William Saburo Yoshida (吉田三郎, December 1921 - February 17, 2005) was a long time letterer for Archie Comics. He was sometimes credited as Bill Yosh or Saburo Yoshida.

Born in the United States in 1921, Yoshida and his family were placed in an internment camp for the Japanese during World War II after the signing of Executive Order 9066. In the post-war years, Yoshida was a guitarist and night club singer who also worked as a chef.

While bowling in an all-Japanese league in New York City, one of his teammates was leading comics letterer Ben Oda. He learned comic book lettering from Oda and was hired in 1965 by Archie Comics, where he averaged 75 pages a week for 40 years for an approximate total of 156,000 pages.
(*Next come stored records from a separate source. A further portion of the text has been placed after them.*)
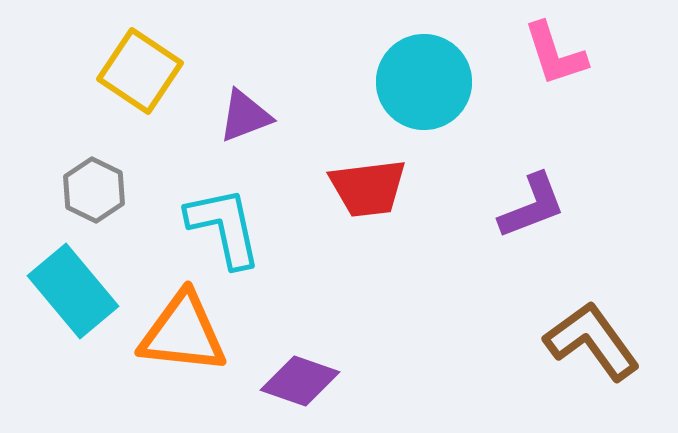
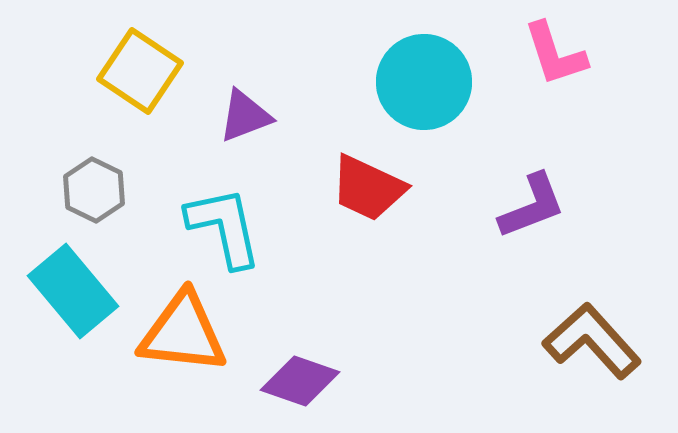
red trapezoid: rotated 32 degrees clockwise
brown L-shape: rotated 6 degrees counterclockwise
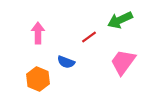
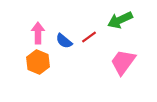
blue semicircle: moved 2 px left, 21 px up; rotated 18 degrees clockwise
orange hexagon: moved 17 px up
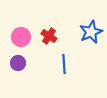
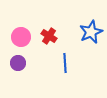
blue line: moved 1 px right, 1 px up
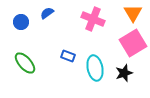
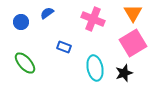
blue rectangle: moved 4 px left, 9 px up
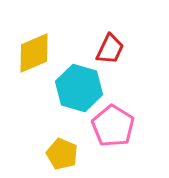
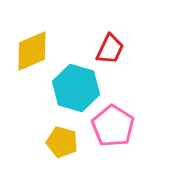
yellow diamond: moved 2 px left, 2 px up
cyan hexagon: moved 3 px left
yellow pentagon: moved 12 px up; rotated 8 degrees counterclockwise
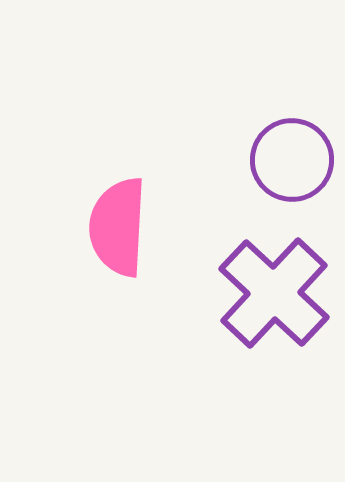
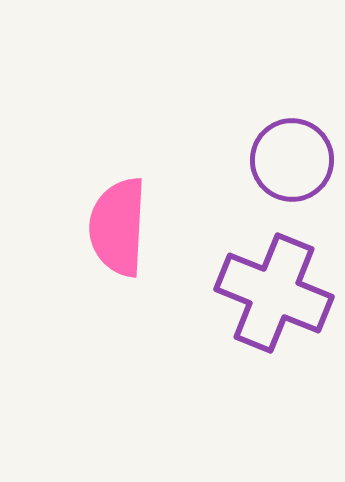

He lettered along with many other well-known Archie Comics talents, such as Stan Goldberg, Dan DeCarlo, Samm Schwartz.

He also freelanced on a variety of comic book stories, lettering many pages for Wally Wood and others.

==Awards==
Yoshida was twice nominated for a Will Eisner Award for Best Lettering, in 1996 and 1999.